Longpi ham is made from a mixed paste of ground black serpentinite stone and a special brown clay. As claimed by the locals, the clay is native to only Longpi village. After the pots are shaped, polished and sun dried they are heated in a bonfire and thereafter polished with a special tree leaf locally called Chiron ni. The black color of Longpi ham is a result of polishing the heated earthen pots with the tree leaf. Pottery is the secondary occupation of the populace and is the main source of income for the artisans.

==People==
Agriculture is the primary occupation of the people. 99 percent of the population are Christians. Longpi has three high schools, Holy Spirit School, Raphei High School and Worrin School. Raphei High School is one of the oldest Government high schools in Ukhrul district. Holy Spirit High School is run by the Catholic parish and Worrin High School is run by the Baptist Mission of North Tangkhul region.

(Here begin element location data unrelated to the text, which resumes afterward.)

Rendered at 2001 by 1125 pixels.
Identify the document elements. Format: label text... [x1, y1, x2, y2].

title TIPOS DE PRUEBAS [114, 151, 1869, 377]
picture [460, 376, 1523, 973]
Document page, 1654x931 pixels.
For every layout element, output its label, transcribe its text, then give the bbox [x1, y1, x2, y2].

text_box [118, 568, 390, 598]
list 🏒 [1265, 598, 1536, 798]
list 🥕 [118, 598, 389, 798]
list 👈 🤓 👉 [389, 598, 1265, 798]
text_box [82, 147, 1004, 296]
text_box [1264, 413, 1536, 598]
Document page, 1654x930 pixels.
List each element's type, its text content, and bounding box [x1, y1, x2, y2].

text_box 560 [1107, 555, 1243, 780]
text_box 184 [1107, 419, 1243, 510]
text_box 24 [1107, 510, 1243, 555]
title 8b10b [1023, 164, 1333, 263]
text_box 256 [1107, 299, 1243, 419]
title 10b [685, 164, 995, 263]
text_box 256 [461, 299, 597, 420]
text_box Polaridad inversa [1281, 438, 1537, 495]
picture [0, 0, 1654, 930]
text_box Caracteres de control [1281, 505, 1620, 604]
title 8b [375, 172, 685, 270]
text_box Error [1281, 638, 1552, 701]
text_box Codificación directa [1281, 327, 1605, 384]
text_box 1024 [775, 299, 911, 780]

Literacy rate of Longpi is 75%.

==Festivals==
Longpi is one among the few villages within the Tangkhul tribe that still celebrate the Seed Sowing festival (Luira/Luita Phanit) in strict adherence to indigenous and traditional rituals. The main Luira cuisine of Longpi is pork cooked in large Longpi ham in moderate temperature overnight with much locally produced chilli powder. Local beer and local wine are also served as part of the Luira menu. The specially cooked pork pieces of the festival are normally the size of human palm. Guests during the festival are invited to tour the village and partake in the tasting of dishes and wine placed outside every house in the village. The festival is a major tourist attraction celebrated in the month of January.

==Vegetation==
Longpi is home to various species of both common and rare flora and fauna. Rice is the main crop and corn, potato, cabbage, pulses are grown as cash crops.